Qwen3 Latency Slashed on AMD MI300X Hardware
- •Qwen3-235B achieves over 2x faster token generation using AMD Instinct MI300X accelerators.
- •New PTPC quantization scheme improves efficiency by 15-30% compared to standard block scaling.
- •Multimodal Qwen3-VL sees 7x speedup in image decoding via GPU-accelerated rocJPEG integration.
Alibaba Cloud’s Qwen team, in collaboration with AMD, has revealed massive performance gains for their flagship Qwen3 models on the MI300X series GPUs. By leveraging the SGLang framework, the teams achieved a 2.12x improvement in token generation speed (TPOT) for the massive 235-billion parameter Qwen3-235B model. These breakthroughs make large-scale AI deployment significantly more cost-effective for interactive applications where speed is the primary bottleneck.
The optimization suite introduces several sophisticated techniques, most notably a new quantization method called PTPC (Per-Token Activation, Per-Channel Weight). This approach shrinks model weights to 8-bit floats (FP8) without the usual accuracy loss, aligning perfectly with the hardware's native processing units. By ensuring the math units don't sit idle while waiting for data, PTPC outperforms conventional scaling methods by up to 30%.
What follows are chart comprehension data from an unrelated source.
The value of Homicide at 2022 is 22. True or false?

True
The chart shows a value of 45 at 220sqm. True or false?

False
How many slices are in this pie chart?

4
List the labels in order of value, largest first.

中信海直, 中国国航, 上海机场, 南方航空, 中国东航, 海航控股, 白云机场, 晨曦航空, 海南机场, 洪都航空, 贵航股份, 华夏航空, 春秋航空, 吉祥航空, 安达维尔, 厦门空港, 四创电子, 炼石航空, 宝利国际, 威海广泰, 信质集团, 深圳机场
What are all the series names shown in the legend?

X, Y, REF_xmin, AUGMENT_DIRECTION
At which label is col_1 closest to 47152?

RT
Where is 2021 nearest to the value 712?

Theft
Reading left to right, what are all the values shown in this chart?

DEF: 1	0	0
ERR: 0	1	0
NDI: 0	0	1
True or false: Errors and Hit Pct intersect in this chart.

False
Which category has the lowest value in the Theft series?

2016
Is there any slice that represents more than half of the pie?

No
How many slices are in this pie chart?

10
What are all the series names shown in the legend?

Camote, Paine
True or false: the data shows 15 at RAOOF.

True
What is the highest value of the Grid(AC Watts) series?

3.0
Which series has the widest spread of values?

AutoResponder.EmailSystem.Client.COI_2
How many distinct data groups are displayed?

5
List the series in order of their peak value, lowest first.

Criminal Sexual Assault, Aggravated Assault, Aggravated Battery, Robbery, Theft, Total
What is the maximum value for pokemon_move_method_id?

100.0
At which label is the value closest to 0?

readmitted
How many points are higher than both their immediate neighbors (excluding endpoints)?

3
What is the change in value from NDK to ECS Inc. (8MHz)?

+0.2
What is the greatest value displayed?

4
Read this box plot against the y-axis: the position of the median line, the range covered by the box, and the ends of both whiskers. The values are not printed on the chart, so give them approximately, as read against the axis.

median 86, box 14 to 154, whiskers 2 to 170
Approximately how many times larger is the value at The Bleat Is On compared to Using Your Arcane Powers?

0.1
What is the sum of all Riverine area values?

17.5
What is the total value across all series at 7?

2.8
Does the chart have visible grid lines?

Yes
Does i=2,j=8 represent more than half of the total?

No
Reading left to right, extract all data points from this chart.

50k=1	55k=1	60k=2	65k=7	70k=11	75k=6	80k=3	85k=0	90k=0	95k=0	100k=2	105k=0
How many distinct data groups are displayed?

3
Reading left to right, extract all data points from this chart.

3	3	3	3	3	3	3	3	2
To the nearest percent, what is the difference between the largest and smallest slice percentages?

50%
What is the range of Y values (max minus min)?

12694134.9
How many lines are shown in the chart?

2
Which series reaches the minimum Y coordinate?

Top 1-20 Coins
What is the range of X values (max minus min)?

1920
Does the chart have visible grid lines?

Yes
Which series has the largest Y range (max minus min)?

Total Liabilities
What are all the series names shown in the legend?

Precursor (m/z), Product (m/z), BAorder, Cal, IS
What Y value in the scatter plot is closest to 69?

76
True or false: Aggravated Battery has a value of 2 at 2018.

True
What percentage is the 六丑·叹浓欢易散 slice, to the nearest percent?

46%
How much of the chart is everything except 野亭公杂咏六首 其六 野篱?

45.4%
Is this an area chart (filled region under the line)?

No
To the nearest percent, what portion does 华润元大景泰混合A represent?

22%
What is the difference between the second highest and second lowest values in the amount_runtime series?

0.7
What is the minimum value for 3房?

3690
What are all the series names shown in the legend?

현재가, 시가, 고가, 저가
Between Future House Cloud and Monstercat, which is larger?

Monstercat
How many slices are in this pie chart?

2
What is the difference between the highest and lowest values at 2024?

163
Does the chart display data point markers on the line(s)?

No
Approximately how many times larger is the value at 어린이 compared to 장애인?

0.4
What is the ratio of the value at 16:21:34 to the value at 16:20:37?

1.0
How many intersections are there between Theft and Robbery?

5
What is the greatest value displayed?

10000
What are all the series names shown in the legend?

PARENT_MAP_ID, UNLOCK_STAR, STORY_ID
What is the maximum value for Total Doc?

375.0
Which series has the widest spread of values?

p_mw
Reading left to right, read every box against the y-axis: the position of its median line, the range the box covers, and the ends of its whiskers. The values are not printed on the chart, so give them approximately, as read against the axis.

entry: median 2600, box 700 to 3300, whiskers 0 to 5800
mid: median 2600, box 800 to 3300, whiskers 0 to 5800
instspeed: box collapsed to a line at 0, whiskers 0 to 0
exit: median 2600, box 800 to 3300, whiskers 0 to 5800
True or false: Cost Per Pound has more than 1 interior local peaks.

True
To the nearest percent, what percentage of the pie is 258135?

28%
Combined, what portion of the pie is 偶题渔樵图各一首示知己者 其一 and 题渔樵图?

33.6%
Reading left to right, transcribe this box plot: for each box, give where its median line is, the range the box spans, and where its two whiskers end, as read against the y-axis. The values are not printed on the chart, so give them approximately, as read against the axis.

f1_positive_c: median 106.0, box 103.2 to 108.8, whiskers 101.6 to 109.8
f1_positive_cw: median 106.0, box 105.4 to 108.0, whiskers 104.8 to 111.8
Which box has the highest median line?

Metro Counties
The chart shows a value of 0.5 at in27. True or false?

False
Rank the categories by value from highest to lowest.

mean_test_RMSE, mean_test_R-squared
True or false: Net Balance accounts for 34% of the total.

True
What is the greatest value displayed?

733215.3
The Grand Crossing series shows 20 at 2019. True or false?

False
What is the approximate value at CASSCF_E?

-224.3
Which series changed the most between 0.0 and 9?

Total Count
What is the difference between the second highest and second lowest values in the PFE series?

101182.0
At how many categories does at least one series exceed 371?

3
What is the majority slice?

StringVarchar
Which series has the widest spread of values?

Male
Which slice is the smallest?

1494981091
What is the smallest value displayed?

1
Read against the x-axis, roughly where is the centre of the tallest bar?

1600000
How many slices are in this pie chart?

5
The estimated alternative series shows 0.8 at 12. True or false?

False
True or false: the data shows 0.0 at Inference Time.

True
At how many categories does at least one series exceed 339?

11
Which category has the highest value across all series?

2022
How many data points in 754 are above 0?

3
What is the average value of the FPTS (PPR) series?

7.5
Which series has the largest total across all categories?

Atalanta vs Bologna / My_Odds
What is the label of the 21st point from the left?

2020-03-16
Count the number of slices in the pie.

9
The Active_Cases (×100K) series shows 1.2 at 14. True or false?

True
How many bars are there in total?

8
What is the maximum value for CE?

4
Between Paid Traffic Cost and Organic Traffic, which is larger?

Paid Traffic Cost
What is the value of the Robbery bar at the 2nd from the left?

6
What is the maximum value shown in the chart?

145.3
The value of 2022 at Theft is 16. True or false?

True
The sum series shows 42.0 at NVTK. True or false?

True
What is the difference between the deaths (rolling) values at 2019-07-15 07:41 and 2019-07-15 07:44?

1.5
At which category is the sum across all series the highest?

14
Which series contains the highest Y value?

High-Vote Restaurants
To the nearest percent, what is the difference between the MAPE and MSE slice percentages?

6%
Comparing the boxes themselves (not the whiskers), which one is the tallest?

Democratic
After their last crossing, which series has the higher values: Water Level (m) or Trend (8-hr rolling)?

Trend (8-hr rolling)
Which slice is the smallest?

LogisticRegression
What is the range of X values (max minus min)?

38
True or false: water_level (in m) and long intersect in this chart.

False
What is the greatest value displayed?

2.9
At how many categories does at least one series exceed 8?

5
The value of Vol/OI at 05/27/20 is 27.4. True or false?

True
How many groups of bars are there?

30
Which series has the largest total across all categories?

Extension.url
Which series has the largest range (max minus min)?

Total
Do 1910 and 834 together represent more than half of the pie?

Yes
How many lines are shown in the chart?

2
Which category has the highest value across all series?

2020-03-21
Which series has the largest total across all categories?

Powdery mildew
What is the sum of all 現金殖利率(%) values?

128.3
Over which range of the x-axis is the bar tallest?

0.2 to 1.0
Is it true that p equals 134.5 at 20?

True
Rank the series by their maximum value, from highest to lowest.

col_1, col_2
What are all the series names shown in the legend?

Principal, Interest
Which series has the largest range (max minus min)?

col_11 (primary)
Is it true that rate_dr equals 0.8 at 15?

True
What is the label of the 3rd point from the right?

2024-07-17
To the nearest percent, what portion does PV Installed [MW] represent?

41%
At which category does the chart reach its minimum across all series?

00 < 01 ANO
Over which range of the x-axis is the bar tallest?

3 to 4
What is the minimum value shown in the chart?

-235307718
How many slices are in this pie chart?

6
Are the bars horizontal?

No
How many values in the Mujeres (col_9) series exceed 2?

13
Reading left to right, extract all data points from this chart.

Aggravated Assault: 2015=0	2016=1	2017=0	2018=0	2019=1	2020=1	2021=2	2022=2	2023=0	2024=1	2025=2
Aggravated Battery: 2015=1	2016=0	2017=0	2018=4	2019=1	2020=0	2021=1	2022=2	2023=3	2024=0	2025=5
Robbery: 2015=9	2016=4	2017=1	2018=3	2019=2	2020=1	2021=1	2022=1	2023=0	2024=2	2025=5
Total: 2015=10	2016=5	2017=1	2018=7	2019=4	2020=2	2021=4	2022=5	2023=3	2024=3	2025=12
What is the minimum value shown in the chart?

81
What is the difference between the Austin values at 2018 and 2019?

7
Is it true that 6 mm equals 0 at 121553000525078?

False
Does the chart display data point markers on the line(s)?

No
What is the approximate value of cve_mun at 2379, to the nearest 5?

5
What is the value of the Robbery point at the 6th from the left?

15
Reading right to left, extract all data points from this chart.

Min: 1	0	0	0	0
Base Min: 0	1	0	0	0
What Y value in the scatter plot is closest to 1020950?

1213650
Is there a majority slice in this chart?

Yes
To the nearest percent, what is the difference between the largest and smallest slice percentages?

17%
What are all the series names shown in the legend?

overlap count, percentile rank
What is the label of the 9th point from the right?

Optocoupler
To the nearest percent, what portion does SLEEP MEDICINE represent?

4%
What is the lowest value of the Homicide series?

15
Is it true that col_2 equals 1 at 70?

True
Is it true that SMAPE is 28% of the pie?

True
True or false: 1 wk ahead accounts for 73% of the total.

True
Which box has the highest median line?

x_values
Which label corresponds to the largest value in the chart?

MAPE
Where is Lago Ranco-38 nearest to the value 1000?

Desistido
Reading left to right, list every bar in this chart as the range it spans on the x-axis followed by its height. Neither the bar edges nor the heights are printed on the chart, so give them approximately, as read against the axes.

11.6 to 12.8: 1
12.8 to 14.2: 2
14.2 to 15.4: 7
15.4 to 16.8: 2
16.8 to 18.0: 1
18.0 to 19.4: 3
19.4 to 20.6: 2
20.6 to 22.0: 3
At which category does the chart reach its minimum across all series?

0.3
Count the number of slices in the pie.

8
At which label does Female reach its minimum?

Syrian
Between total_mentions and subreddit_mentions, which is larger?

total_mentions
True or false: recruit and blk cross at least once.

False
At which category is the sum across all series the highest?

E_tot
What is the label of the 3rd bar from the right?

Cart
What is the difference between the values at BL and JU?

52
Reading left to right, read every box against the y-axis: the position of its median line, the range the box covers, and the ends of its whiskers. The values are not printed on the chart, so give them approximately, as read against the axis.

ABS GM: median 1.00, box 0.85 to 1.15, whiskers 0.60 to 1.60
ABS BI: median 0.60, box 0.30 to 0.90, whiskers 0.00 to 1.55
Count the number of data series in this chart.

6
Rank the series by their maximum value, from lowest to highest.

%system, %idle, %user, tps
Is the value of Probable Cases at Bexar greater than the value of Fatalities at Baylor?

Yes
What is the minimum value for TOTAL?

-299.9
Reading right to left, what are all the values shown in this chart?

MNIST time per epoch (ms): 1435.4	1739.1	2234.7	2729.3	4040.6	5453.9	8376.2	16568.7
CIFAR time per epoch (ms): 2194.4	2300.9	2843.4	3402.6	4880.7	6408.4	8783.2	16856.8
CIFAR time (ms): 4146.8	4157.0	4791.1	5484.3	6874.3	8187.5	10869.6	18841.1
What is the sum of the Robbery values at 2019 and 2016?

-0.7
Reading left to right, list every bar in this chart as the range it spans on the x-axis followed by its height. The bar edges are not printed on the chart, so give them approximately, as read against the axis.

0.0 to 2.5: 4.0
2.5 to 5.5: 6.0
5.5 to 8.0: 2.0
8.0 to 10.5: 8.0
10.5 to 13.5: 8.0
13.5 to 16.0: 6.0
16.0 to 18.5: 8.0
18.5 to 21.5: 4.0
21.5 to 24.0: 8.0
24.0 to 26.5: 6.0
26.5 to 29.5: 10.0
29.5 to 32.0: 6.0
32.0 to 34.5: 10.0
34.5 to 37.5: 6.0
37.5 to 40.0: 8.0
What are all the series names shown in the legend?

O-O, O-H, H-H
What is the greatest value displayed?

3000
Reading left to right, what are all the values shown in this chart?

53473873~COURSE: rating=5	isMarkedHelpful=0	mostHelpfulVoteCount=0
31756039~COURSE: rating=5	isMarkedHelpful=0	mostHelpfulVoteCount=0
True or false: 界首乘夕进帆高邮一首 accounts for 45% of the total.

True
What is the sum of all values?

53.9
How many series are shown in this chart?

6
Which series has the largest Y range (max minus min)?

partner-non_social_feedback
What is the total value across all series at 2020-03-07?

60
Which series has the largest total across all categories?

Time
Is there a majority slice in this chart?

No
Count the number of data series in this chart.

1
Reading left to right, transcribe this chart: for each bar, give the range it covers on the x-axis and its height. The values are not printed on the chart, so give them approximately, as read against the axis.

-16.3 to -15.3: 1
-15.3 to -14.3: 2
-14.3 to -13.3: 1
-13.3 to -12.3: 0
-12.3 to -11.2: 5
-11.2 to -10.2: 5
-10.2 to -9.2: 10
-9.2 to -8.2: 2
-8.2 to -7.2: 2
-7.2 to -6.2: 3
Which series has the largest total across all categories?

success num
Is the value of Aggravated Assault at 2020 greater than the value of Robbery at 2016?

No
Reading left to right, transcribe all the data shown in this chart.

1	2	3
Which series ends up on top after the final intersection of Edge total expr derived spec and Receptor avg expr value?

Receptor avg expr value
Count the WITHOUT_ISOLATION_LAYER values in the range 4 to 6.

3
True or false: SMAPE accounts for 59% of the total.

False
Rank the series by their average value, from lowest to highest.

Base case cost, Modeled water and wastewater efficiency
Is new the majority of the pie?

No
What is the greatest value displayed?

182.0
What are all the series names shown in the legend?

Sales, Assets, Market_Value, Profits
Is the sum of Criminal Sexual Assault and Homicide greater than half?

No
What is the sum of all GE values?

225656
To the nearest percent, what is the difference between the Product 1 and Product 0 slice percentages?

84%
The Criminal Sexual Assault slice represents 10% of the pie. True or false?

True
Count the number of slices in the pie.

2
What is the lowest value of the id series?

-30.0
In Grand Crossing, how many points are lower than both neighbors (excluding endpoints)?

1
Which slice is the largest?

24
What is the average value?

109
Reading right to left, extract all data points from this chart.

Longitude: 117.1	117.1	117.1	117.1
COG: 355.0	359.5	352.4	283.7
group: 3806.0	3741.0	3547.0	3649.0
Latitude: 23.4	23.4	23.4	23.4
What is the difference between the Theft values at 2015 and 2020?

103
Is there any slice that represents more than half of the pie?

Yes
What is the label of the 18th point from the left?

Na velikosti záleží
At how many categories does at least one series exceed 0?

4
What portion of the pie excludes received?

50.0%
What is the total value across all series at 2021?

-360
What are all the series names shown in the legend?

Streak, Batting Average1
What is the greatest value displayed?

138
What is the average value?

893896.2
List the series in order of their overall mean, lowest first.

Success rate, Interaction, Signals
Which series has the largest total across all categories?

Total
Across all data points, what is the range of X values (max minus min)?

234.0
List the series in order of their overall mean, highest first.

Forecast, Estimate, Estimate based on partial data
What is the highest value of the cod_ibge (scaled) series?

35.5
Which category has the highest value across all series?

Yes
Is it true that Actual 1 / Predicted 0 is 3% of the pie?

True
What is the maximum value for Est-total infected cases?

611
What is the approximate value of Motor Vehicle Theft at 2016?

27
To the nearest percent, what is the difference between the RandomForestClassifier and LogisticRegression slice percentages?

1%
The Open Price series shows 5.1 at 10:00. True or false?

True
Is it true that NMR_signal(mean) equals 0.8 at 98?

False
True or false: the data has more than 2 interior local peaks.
For multimodal tasks, the Qwen3-VL variant now handles high-resolution images with far less friction. By offloading image decoding—the process of turning compressed image files into usable data—to the GPU using the rocJPEG library, the team reduced latency for a single image from 27ms to just 4ms. This shift, combined with parallelizing the vision processing across multiple GPUs, ensures that complex visual inputs don't stall the overall model response.